Maybe it is just that I got unnecessarily confused with simple math, so any kind of clarification would be welcome.
I think the notation of the Monte Carlo simulation is awkward for purposes of the proof. Let's simplify and unify the notation a little. This is a 'standard' result in the theory of estimation-- slightly disguised.
MSE equals variance plus squared bias.
You want to estimate the parameter $\tau$ of a distribution that produces observations $T_1, \dots, T_n$ using the sample mean $\bar T = \frac{1}{n}\sum T_i$ as the estimator. The MSE of $\bar T$ as an estimator of $\tau$ is $$E[(\bar T - \tau)^2] = E\{[(\bar T - E(\bar T)]^2\} + [E(\bar T) - \tau]^2 = V(\bar T) - [bias(T)]^2,$$ in which you wish to prove the first equality.

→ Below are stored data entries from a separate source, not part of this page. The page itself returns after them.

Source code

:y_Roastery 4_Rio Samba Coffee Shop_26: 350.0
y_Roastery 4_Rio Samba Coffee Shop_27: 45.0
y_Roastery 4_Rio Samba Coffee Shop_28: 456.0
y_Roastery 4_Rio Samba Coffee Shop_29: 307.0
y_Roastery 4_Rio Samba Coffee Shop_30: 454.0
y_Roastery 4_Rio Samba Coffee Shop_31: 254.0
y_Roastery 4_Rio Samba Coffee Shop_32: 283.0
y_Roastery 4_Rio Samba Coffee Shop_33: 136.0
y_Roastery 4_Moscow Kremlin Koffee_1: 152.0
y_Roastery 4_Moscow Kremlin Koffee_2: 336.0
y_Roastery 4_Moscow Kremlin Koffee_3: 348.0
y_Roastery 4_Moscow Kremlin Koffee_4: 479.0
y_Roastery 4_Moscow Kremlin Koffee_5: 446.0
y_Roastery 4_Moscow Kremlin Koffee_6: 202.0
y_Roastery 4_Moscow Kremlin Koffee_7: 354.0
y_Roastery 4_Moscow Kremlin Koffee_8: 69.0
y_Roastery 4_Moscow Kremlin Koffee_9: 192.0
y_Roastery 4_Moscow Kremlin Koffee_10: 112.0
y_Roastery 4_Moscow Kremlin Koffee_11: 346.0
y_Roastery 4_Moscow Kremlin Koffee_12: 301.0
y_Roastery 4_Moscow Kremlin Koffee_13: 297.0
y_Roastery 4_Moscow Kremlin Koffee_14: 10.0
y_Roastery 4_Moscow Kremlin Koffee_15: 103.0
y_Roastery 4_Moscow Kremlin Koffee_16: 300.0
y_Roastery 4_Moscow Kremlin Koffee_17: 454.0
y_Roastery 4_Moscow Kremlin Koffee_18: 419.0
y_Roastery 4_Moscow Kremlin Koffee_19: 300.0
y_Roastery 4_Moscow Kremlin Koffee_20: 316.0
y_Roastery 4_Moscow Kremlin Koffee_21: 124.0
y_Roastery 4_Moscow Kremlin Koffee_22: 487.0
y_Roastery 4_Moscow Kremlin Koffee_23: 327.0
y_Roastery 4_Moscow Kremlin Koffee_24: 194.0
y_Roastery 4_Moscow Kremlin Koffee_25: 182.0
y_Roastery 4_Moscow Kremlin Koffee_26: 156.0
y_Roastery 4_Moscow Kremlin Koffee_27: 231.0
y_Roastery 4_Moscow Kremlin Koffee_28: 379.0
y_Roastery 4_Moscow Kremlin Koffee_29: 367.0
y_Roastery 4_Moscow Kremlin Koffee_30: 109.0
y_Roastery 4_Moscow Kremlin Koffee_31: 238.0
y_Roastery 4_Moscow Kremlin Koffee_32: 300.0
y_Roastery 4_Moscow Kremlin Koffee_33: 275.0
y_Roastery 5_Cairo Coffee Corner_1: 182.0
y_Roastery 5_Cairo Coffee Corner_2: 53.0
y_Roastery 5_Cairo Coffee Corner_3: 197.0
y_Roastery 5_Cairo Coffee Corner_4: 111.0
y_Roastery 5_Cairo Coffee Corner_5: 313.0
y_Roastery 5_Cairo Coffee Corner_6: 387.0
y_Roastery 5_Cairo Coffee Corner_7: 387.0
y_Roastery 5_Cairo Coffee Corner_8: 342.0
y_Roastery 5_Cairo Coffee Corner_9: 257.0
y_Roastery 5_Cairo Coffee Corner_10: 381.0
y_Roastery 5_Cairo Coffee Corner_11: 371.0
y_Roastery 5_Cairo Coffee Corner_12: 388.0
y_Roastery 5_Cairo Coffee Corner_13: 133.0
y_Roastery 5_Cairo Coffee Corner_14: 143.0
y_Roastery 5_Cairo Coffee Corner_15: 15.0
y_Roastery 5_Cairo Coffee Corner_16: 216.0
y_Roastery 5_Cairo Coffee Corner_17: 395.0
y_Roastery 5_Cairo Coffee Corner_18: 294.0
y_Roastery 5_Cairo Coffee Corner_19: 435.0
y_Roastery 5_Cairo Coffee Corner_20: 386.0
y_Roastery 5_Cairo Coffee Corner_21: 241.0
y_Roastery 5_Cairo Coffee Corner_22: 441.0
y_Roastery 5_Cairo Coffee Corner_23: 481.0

The second equality is by definition of the variance and the bias. One often says that MSE is the variance plus the bias squared. An estimator is called unbiased if its expectation is the parameter to be estimated. Here, $\bar T$ is 'unbiased for $\tau$' if $E(\bar T) = \tau$. The MSE of an unbiased estimator is the same as its variance.
Proof
The proof of the first inequality is much as you wrote it, but I hope less confusing in a more unified notation:
$$E[(\bar T - \tau)^2] = E\{[\bar T - E(\bar T) + E(\bar T) - \tau]^2\} \\ = E\{[\bar T - E(\bar T)]^2\} + [E(\bar T) - \tau]^2 + E\{2[\bar T - E(\bar T)][E(\bar T) - \tau]\}\\ = E\{[\bar T - E(\bar T)]^2\} + [E(\bar T) - \tau]^2\\ + 2[E(\bar T) - E(E(\bar T))]\times [E(\bar T) - \tau],$$
where the term on the last line is $0$ because the factor before $\times$ is $0.$ The last factor is a constant. Finally, there is no harm in observing that $V(\bar T) = \frac{1}{n}V(T_i).$
I will leave it to you to reconcile this version of a standard proof with your original notation.